Tuesday, April 21, 2015

Grapefruit Avocado and Arugula Salad

   4 servings
5 ounces baby arugula (CT), or 5 ounces spinach (PT)
2 grapefruits, peeled and sectioned (CT), or 1 grapefruit (PT)
1 avocado, sliced
2 tablespoons white wine vinegar
1 tablespoon grapefruit juice
1 tablespoon grated fresh ginger
1 teaspoon grated grapefruit zest
½ teaspoon sea salt
¼ cup extra virgin olive oil
Freshly ground black pepper
   1. Grate 1 teaspoon of zest from the grapefruit, reserving for the salad dressing. Peel the grapefruits by cutting off each end then working your knife around the perimeter. This method removes the membrane from all outside edges. Hold the peeled grapefruit in one hand over a bowl. Use a paring nife and in a sawing motion cut each segment from the membrane on both sides.

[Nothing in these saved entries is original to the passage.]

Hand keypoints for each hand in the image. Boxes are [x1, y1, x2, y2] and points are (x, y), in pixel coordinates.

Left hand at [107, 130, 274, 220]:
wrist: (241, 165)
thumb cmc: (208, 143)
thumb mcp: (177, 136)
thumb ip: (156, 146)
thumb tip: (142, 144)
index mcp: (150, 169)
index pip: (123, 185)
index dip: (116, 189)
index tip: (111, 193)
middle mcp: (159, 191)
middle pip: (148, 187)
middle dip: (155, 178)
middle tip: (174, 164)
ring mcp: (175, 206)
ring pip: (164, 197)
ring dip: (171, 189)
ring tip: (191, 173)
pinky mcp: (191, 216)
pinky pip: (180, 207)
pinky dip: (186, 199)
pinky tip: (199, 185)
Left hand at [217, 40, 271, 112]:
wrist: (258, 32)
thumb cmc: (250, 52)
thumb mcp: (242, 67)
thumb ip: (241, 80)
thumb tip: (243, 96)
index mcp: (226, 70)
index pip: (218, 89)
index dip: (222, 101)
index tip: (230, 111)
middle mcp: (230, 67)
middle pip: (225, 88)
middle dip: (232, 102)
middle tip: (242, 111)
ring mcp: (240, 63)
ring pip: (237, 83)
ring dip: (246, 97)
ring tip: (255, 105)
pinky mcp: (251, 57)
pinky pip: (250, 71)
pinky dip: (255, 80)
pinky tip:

Let the juice drip into the bowl and place segments in another bowl. When all segments have been removed from both grapefruit squeeze the remaining juice from the membranes and reserve 1 tablespoon of the juice for the dressing.
   2. To prepare the dressing, combine all ingredients except the oil in a bowl. Whisk to combine then slowly drizzle in the oil, whisking constantly until fully emulsified. Set aside.
   3. To prepare the salad, place the arugula (or spinach) in a large salad bowl. Toss with about half the dressing. Divide the greens among 4 salad plates; top with grapefruit segments and sliced avocado. Drizzle with the remaining dressing.